§ **JOB ITEM**:
You are asked to filter the data below and copy every line holding "relationships".

§ **Dataset entries**:

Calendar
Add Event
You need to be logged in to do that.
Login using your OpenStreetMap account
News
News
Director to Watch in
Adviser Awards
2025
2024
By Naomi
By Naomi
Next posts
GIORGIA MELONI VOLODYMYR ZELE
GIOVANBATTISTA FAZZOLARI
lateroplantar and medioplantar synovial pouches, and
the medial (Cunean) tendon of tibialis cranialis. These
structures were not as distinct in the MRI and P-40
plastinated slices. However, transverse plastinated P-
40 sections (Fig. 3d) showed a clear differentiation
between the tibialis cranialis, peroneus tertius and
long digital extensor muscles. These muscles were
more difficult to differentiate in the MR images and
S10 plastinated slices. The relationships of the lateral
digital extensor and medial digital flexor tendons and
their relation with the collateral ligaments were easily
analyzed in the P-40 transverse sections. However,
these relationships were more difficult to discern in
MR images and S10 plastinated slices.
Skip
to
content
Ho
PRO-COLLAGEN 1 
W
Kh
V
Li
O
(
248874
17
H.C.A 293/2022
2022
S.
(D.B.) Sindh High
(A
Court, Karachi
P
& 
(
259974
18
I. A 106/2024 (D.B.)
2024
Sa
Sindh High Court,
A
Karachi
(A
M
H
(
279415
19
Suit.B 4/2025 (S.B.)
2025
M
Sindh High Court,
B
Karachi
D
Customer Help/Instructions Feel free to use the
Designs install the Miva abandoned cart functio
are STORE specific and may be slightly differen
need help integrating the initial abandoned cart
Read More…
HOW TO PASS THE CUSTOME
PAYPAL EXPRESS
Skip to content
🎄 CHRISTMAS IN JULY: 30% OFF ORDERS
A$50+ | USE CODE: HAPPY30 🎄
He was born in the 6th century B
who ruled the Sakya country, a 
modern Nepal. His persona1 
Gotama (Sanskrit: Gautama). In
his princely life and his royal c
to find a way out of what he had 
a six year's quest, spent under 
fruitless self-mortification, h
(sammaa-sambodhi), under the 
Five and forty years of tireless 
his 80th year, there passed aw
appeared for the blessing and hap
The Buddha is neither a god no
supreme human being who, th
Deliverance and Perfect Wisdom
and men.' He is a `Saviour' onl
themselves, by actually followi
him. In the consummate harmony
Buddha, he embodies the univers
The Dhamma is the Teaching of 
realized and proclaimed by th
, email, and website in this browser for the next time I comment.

§ **RESPONSE BELOW**:
S10 plastinated slices. The relationships of the lateral
these relationships were more difficult to discern in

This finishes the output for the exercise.